In CentOS 6.5 the service ships with a caching-only configuration by default, so you don’t have a lot to do then. Just comment the IPV6 listening if you don’t use it or the IPV4 if that’s the one you don’t use. Make the service listen on the server interface (not only on local loopback). All these actions are configured in /etc/named.conf which would finally look like this (adapt it to your network of course!):

acl listening_ips { 127.0.0.1; 192.168.2.2; };
acl allowed_networks { 127.0.0.1; 192.168.2.0/24; };
acl allowed_slaves { 192.168.2.3; };

options {
        listen-on port 53 { listening_ips; };
        // Disable this for IPv4 only environments
        /* listen-on-v6 port 53 { ::1; }; */
        directory       "/var/named";
        dump-file       "/var/named/data/cache_dump.db";
        statistics-file "/var/named/data/named_stats.txt";
        memstatistics-file "/var/named/data/named_mem_stats.txt";
        allow-query     { allowed_networks; };
        recursion yes;

        // Use this to allow slave DNS servers to get the transfers
        /* allow-transfer { allowed_slaves; } */

        managed-keys-directory "/var/named/dynamic";
};

logging {
        channel default_debug {
                file "data/named.run";
                severity dynamic;
        };
};

zone "." IN {
        type hint;
        file "named.ca";
};

include "/etc/named.rfc1912.zones";
include "/etc/named.root.key";

Verify that the DNS servers you want to cache from are correctly set in /etc/resolv.conf (usual DNS nameserver fields configuration).

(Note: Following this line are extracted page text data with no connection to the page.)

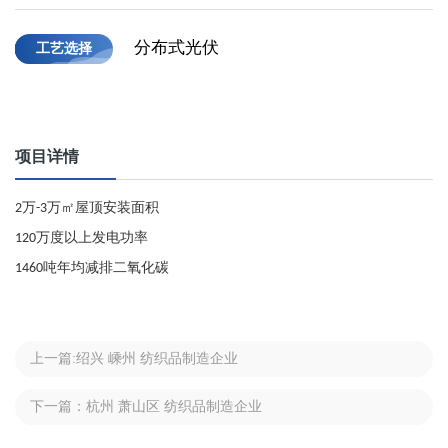
分布式光伏
工艺选择
项目详情
万
万㎡屋顶安装面积
2
-3
万度以上发电功率
120
吨年均减排二氧化碳
1460
上一篇:绍兴 嵊州 纺织品制造企业
下一篇：杭州 萧山区 纺织品制造企业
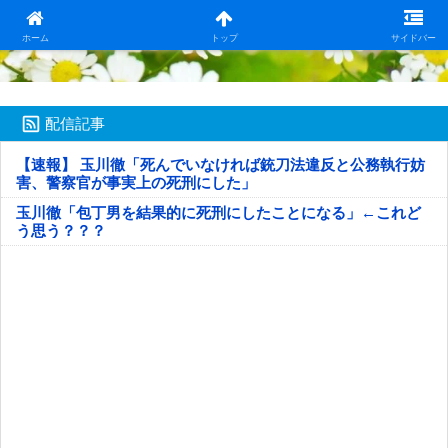
日本第一！ニュース録
ホーム
トップ
サイドバー
配信記事
【速報】 玉川徹「死んでいなければ銃刀法違反と公務執行妨
害、警察官が事実上の死刑にした」
玉川徹「包丁男を結果的に死刑にしたことになる」←これど
う思う？？？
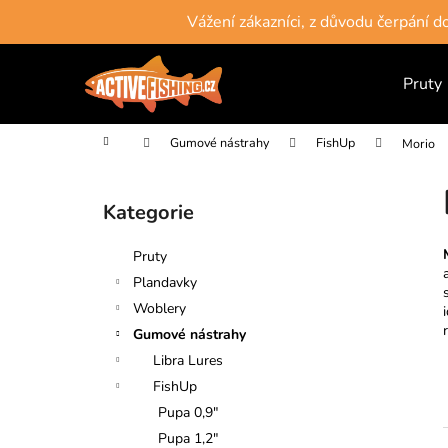
K
Přejít
Vážení zákazníci, z důvodu čerpání 
na
o
obsah
Zpět
Zpět
š
do
do
Pruty
í
obchodu
obchodu
k
Domů
Gumové nástrahy
FishUp
Morio
P
o
Kategorie
Přeskočit
s
kategorie
t
Pruty
r
Plandavky
a
Woblery
n
Gumové nástrahy
n
Libra Lures
í
FishUp
p
Pupa 0,9"
a
Pupa 1,2"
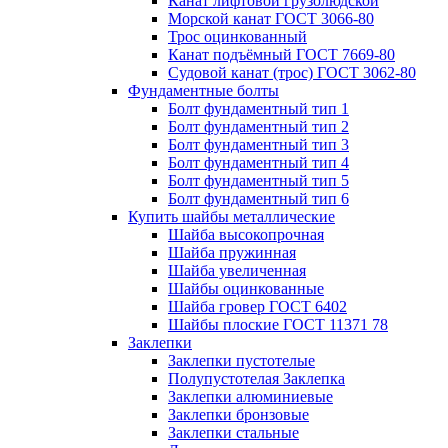
Канат лифтовой грузолюдской
Морской канат ГОСТ 3066-80
Трос оцинкованный
Канат подъёмный ГОСТ 7669-80
Судовой канат (трос) ГОСТ 3062-80
Фундаментные болты
Болт фундаментный тип 1
Болт фундаментный тип 2
Болт фундаментный тип 3
Болт фундаментный тип 4
Болт фундаментный тип 5
Болт фундаментный тип 6
Купить шайбы металлические
Шайба высокопрочная
Шайба пружинная
Шайба увеличенная
Шайбы оцинкованные
Шайба гровер ГОСТ 6402
Шайбы плоские ГОСТ 11371 78
Заклепки
Заклепки пустотелые
Полупустотелая Заклепка
Заклепки алюминиевые
Заклепки бронзовые
Заклепки стальные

Then test the configuration and start the service. Be careful, at first start, the service will generate the rndc key which can really take a long time.

service named configtest
service named start

2. Client-side configuration

On the client, make your /etc/resolv.conf include the nameserver either by using network-manager or directly editing the file.

If you don’t use network-manager and you want the configuration to persist between reboots, don’t forget to change the DNS1 and DNS2 entries in /etc/sysconfig/network.

If you have to troubleshoot, install the bind-utils package and use the host, nslookup and dig commands (dig @my_caching_dns_server google.com).